#### EXERCISE DATA

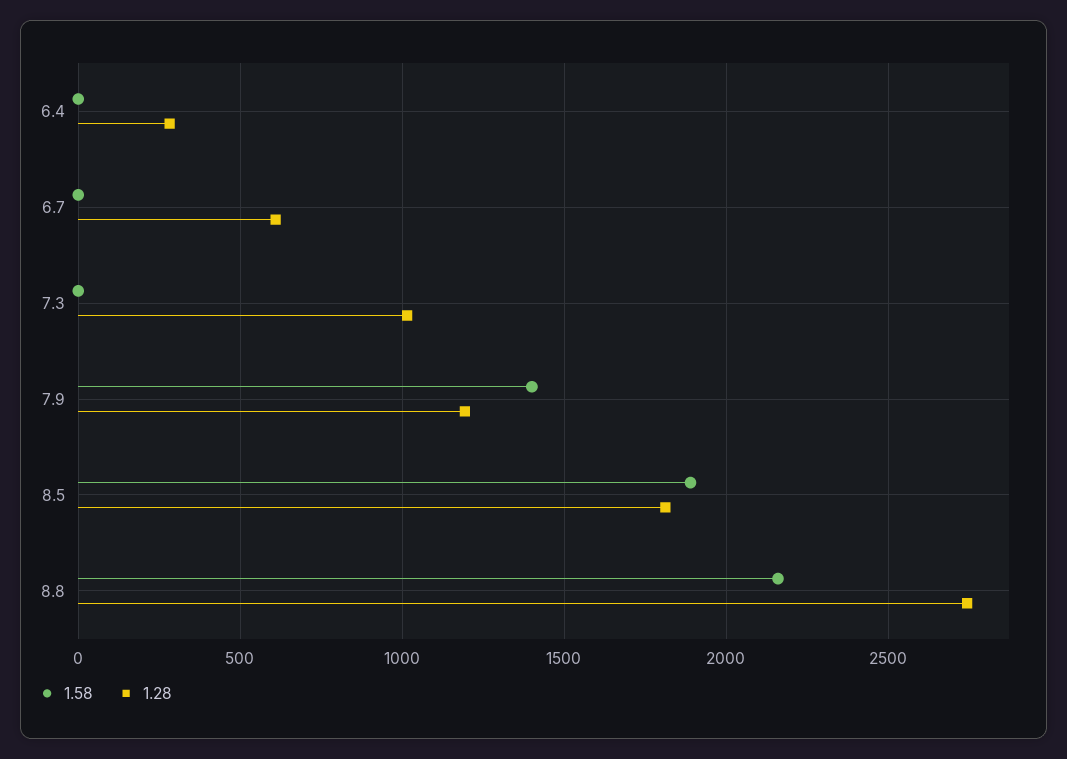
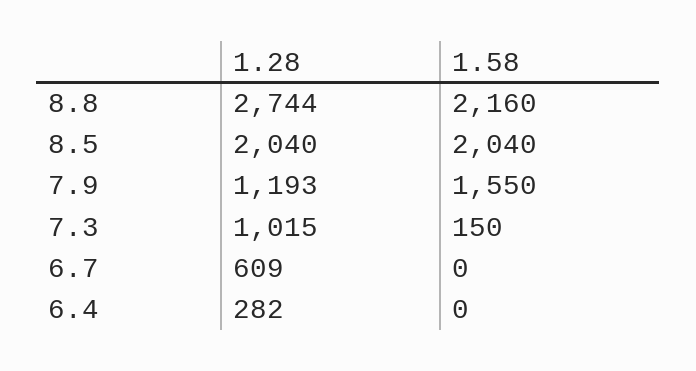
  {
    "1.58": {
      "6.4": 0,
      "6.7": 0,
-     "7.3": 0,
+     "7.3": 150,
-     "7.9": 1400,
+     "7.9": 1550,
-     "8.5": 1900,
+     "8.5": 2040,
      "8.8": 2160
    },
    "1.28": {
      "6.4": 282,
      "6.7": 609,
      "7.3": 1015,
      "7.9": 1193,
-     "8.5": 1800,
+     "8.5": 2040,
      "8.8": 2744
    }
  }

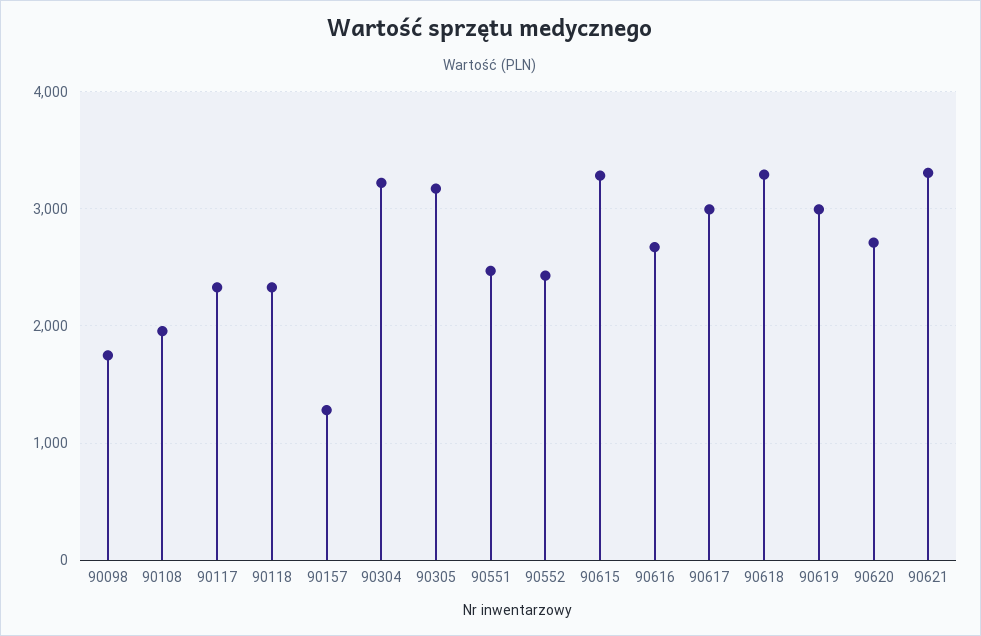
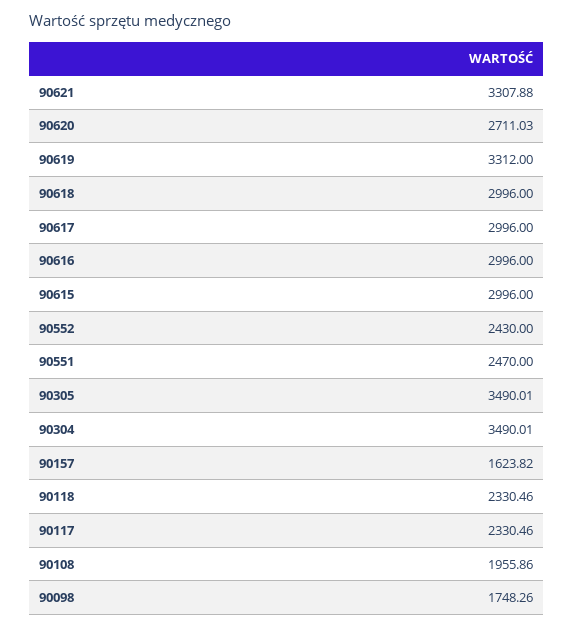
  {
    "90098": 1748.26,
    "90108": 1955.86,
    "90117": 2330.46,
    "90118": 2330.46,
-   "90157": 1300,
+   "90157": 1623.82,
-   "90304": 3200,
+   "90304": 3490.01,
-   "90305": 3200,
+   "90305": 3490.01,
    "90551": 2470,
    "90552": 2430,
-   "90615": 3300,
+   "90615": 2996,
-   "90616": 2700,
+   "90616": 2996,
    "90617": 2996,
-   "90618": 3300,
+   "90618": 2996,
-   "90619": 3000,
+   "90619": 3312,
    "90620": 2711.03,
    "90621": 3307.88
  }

#### TASK DIRECTIONS
Transcribe all the data word for word; the images stay out.

#### WRITTEN SOLUTION
  {
    "1.58": {
      "6.4": 0,
      "6.7": 0,
-     "7.3": 0,
+     "7.3": 150,
-     "7.9": 1400,
+     "7.9": 1550,
-     "8.5": 1900,
+     "8.5": 2040,
      "8.8": 2160
    },
    "1.28": {
      "6.4": 282,
      "6.7": 609,
      "7.3": 1015,
      "7.9": 1193,
-     "8.5": 1800,
+     "8.5": 2040,
      "8.8": 2744
    }
  }

  {
    "90098": 1748.26,
    "90108": 1955.86,
    "90117": 2330.46,
    "90118": 2330.46,
-   "90157": 1300,
+   "90157": 1623.82,
-   "90304": 3200,
+   "90304": 3490.01,
-   "90305": 3200,
+   "90305": 3490.01,
    "90551": 2470,
    "90552": 2430,
-   "90615": 3300,
+   "90615": 2996,
-   "90616": 2700,
+   "90616": 2996,
    "90617": 2996,
-   "90618": 3300,
+   "90618": 2996,
-   "90619": 3000,
+   "90619": 3312,
    "90620": 2711.03,
    "90621": 3307.88
  }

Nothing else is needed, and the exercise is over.